不条理な恋でも…【完】
あいしています…(穂香)
大希さんに抱き上げられてベッドルームに連れて行かれた。

その胸の中で、私の瞼によぎったのは眞人の切ない顔…

一瞬罪悪感で大希さんを見上げたが、彼はまっすぐと前に向き

決意を固めているようだった。


ドアが開き、私は白いベッドにゆっくりと横たえられた。

それから大希さんはこともあろうに上着を脱ぎ捨てた…

暗闇に浮かび上がる裸体。
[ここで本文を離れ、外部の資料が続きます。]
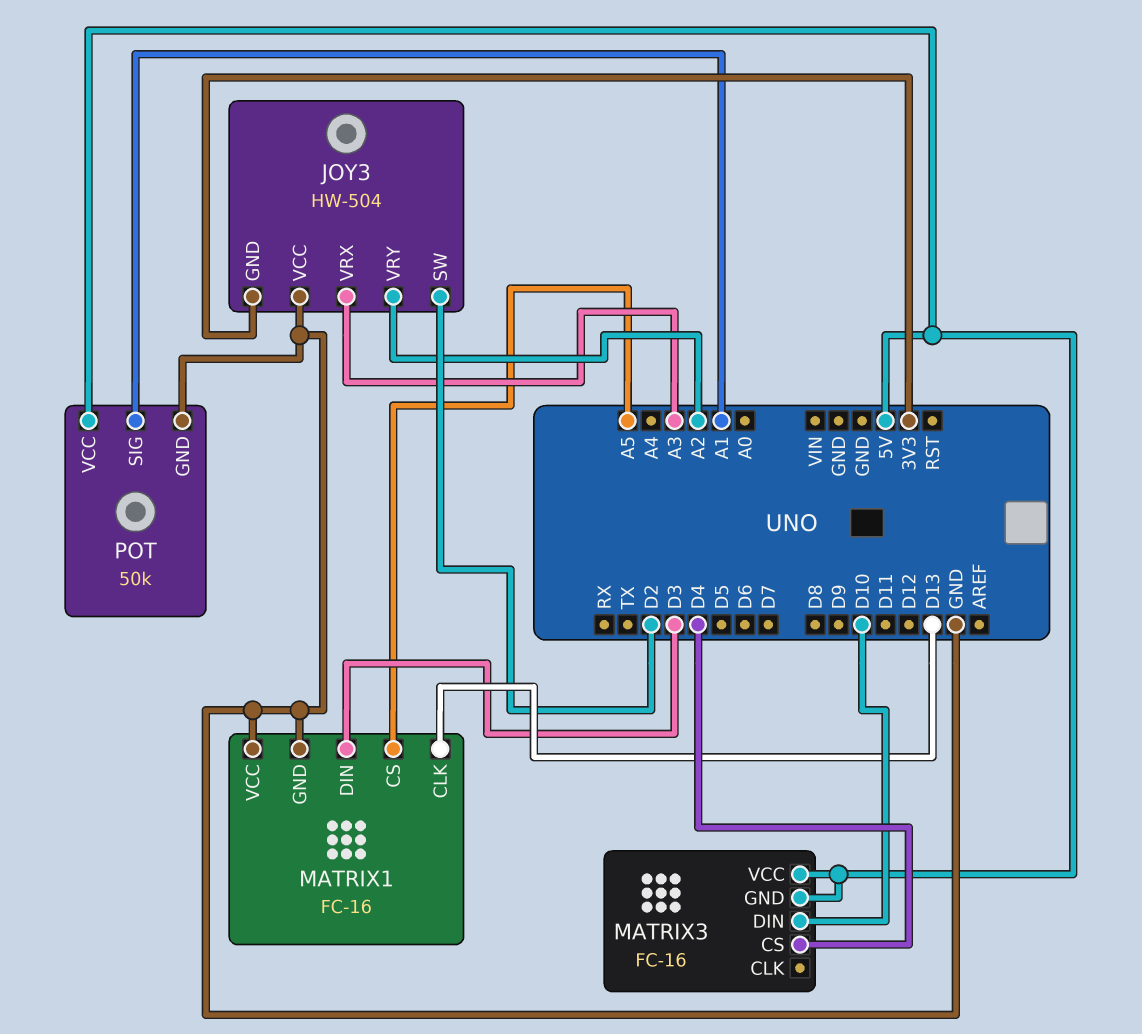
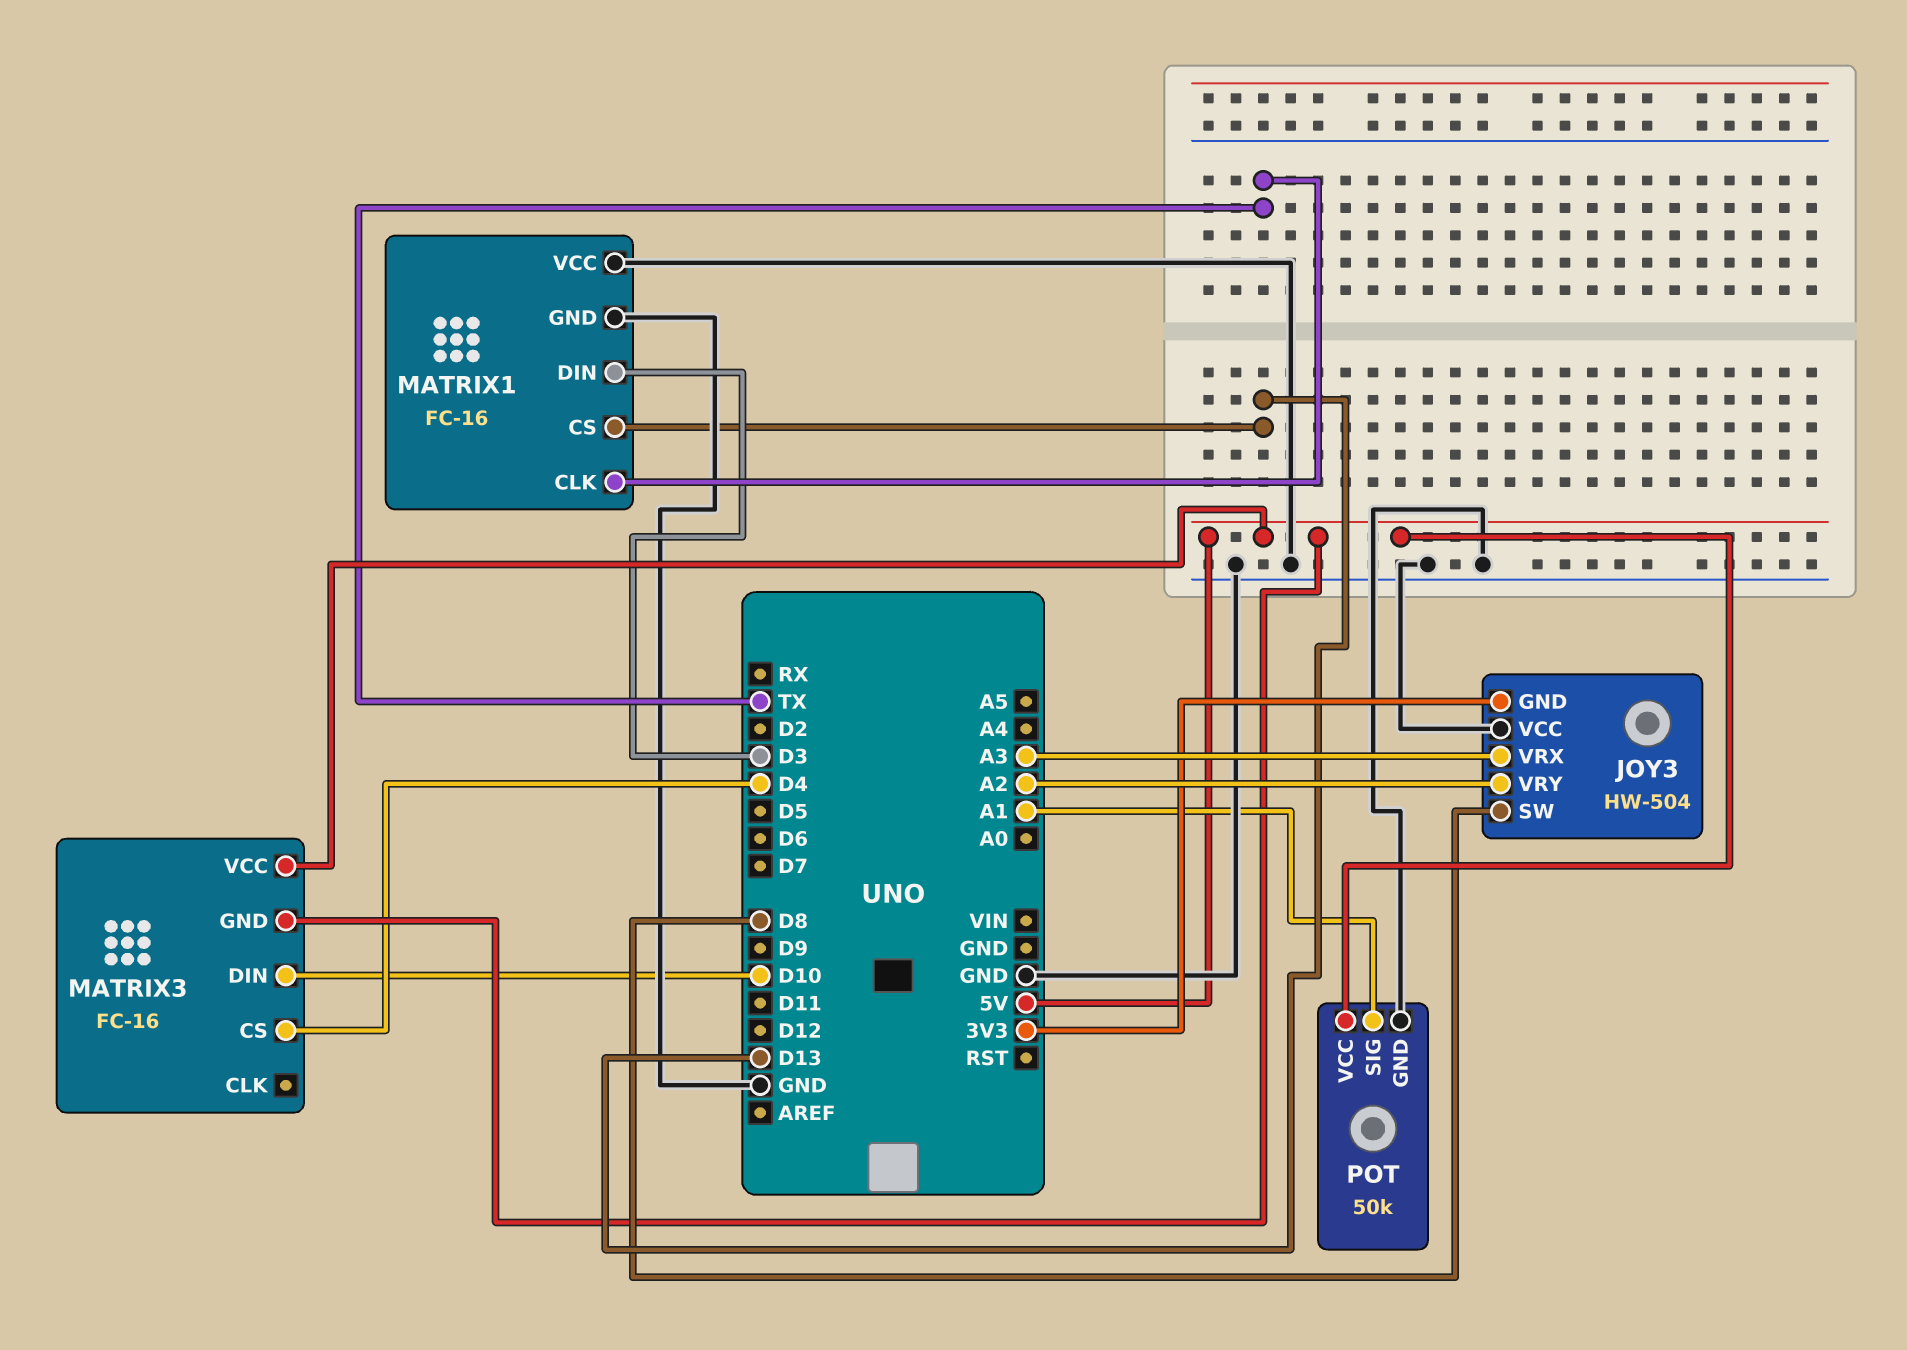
JOY3 pin SW: D2 -> D8
MATRIX1 pin CLK: D13 -> TX
MATRIX1 pin CS: A5 -> D13

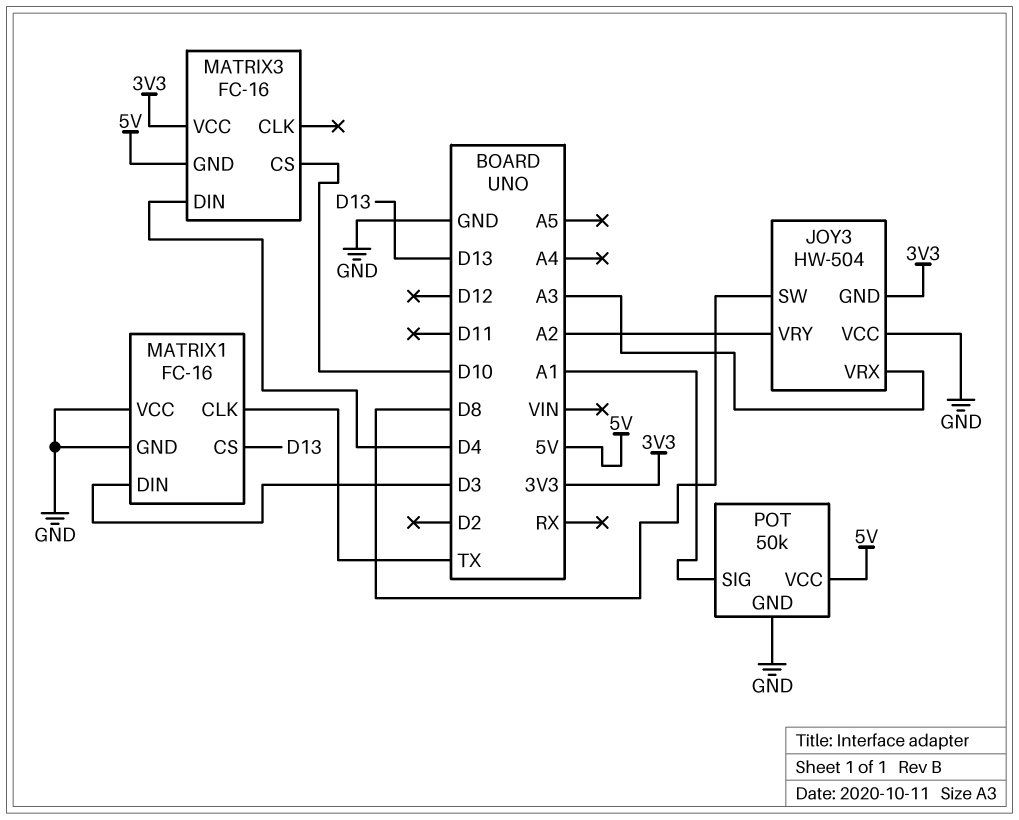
MATRIX3 pin CS: D4 -> D10
MATRIX3 pin DIN: D10 -> D4
MATRIX3 pin VCC: 5V -> 3V3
私はその綺麗な姿に釘付けになった。

『キレイ…』

言葉にはならなかったが感嘆が心に溢れた。

でも次の瞬間、彼は私の腰に跨り組み敷いてしまった…

私はその重みを感じて勝手に体が硬直した。


受け入れたくないわけじゃない…

でも男の人が…

欲情した男の瞳が…

コワイ。


「ほのかは何もしなくていいから、全部俺に任せて…

捧げる俺の愛をその身で感じて…」


私はその怖いと感じてしまう瞳から逃げるように瞼を閉じた。

唇に柔らかいものが押し当てられ…

その感触に気分が舞い上がる。

キスってこんなに気持ちいいものなのだろうか?

最初はただ唇同志を触れ合わせ、啄むようにくっつくだけだった口づけ。

それが段々と恋人のする、深いものに変わっていく。